**Exercise directions**
Please find the lines in the entries below that contain the word "bowl", and copy each one.

**Data supplied**
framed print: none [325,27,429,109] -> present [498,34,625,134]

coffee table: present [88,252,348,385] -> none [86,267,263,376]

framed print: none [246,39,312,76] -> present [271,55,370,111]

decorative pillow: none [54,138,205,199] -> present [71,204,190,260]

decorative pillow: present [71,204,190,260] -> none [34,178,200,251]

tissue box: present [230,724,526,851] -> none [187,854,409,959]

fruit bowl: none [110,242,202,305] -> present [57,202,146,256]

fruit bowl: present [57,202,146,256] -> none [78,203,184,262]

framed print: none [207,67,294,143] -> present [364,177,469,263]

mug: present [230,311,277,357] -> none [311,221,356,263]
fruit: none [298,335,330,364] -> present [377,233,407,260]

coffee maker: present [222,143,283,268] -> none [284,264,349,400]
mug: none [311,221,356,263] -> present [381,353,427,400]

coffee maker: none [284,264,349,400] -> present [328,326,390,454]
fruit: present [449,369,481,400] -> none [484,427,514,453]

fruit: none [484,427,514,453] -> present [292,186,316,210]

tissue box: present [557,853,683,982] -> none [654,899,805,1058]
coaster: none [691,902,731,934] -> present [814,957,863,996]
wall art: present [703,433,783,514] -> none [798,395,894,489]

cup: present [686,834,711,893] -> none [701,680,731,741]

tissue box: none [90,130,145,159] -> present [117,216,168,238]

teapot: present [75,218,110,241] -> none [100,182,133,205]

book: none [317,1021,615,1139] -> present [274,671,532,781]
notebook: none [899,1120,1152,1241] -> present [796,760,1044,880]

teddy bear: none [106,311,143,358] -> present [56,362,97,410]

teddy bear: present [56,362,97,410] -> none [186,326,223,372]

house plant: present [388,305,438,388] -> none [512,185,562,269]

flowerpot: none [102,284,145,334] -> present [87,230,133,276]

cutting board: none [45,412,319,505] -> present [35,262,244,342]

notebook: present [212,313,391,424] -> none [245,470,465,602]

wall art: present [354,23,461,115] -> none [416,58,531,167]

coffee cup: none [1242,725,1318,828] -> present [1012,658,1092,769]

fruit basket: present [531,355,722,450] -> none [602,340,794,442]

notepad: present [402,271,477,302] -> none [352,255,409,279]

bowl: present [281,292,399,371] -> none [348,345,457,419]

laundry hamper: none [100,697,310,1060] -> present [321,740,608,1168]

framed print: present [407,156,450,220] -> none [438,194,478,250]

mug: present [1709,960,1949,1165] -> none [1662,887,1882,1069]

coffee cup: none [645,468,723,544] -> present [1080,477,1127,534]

**Task result**
fruit bowl: none [110,242,202,305] -> present [57,202,146,256]
fruit bowl: present [57,202,146,256] -> none [78,203,184,262]
bowl: present [281,292,399,371] -> none [348,345,457,419]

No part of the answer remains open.